Getting answers and having meaningful discussions for questions that require human expertise and opinions can be difficult. Online forums provide a medium to facilitate this type of interaction, but the vast amount of online forums can make it difficult to find the right place to post a question or look for answers. This tool addresses the problem by finding the most relevant forum for a given question. The model is developed by creating a dataset of forum posts and fine-tuning a transformer based model with the dataset.

The dataset is created from 148k forum posts from StackExchange, an online discussion board meant strictly for questions and answers. The dataset samples 1k posts across 148 forums from StackExchange data dumps released at the end of October 2022. The dataset can be found on HuggingFace.

Post titles (generally the question being asked or a summary of the question) are used as the input text for training the model. The dataset contains post titles with a wide range of sizes and syntaxes.

The model fine tunes the pre-trained BERT model with an additional classification layer. It takes in text as input and outputs the probability of the text belonging to each of the 148 classes.

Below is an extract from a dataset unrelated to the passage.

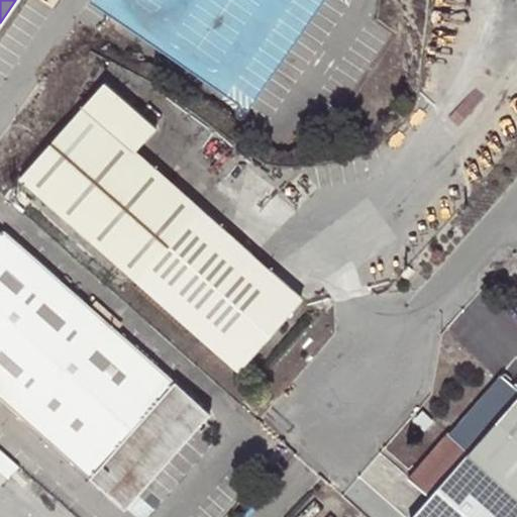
[(88,0),(110,15),(121,23),(245,110),(321,0),(88,0)]
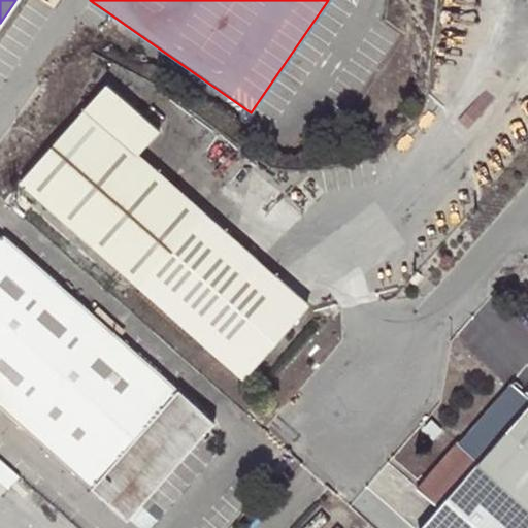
[(18,182),(140,290),(206,212),(137,153),(158,129),(104,83),(18,182)]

The input text is tokenized, converting words into token IDs and creating attention masks.
The tokenized text is passed through a BERT encoder, which consists of 12 transformer layers with 12 attention heads and a hidden size of 768.
The encoder output is passed through a dropout layer with a rate of 0.5, randomly deactivating 50% of the neurons to prevent overfitting.
The dropout output is passed through a linear layer that reduces the dimensionality of the embedding to 148, which represents the number of target classes for multi-class classification.
The output of the linear layer is passed through a softmax function to convert the values into 148 class probabilities.

The model was implemented in PyTorch and can be found on HuggingFace.

The model was trained by passing in the title ofthe forum post and optimizing the model to predict the correct forum that the post belongs to.

Criterion: Cross Entropy Loss
Optimizer: Adam
Learning Rate: 1^-6
Batch Size: 2
Epochs: 30

After training, the model achieved a test accuracy of 48%, which is a solid result given that there are a large number of classes with overlapping topics. The model has good empirical results and can be run by setting up the codebase found on GitHub.